- _Task directions_
Reproduce the listing word for word, starting with its very first line and stopping after the line that contains "condition receive the best offers.".

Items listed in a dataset
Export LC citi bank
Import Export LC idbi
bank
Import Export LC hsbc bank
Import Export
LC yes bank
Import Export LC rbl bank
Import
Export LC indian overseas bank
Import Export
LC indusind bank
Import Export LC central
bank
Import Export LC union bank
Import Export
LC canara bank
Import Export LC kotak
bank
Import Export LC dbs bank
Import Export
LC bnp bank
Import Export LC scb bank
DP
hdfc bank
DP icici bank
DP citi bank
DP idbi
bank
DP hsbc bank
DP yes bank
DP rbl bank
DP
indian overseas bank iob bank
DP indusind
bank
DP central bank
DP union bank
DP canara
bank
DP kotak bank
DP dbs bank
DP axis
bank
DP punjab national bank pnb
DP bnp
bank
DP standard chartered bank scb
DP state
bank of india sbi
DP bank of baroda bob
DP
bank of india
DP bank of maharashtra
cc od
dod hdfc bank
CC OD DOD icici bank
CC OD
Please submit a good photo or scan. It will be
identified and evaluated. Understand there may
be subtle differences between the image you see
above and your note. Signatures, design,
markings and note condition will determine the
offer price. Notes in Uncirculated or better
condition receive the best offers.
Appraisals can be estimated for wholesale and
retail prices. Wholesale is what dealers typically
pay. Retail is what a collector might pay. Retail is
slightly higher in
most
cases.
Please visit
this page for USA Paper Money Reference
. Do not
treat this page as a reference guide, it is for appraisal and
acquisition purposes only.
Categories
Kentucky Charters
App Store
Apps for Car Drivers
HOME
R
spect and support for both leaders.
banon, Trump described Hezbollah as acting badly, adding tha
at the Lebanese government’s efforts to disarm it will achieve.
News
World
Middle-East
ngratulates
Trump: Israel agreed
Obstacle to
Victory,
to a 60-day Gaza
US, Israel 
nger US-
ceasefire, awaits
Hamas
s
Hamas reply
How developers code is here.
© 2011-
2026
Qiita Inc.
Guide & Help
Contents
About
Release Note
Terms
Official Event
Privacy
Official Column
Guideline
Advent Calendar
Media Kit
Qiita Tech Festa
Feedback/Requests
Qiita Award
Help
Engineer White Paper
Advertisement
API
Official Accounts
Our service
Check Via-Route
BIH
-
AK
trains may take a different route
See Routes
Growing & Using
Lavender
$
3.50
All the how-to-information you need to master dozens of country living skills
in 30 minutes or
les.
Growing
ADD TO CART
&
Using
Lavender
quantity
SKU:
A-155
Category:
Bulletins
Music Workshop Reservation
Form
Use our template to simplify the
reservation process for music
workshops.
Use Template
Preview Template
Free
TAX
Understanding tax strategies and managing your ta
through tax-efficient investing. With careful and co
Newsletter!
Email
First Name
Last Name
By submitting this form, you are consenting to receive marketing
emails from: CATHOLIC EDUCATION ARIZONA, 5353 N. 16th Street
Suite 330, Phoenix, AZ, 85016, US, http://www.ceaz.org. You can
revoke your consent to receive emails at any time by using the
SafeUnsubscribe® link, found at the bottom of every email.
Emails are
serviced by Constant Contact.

- _Expected answer_
Export LC citi bank
Import Export LC idbi
bank
Import Export LC hsbc bank
Import Export
LC yes bank
Import Export LC rbl bank
Import
Export LC indian overseas bank
Import Export
LC indusind bank
Import Export LC central
bank
Import Export LC union bank
Import Export
LC canara bank
Import Export LC kotak
bank
Import Export LC dbs bank
Import Export
LC bnp bank
Import Export LC scb bank
DP
hdfc bank
DP icici bank
DP citi bank
DP idbi
bank
DP hsbc bank
DP yes bank
DP rbl bank
DP
indian overseas bank iob bank
DP indusind
bank
DP central bank
DP union bank
DP canara
bank
DP kotak bank
DP dbs bank
DP axis
bank
DP punjab national bank pnb
DP bnp
bank
DP standard chartered bank scb
DP state
bank of india sbi
DP bank of baroda bob
DP
bank of india
DP bank of maharashtra
cc od
dod hdfc bank
CC OD DOD icici bank
CC OD
Please submit a good photo or scan. It will be
identified and evaluated. Understand there may
be subtle differences between the image you see
above and your note. Signatures, design,
markings and note condition will determine the
offer price. Notes in Uncirculated or better
condition receive the best offers.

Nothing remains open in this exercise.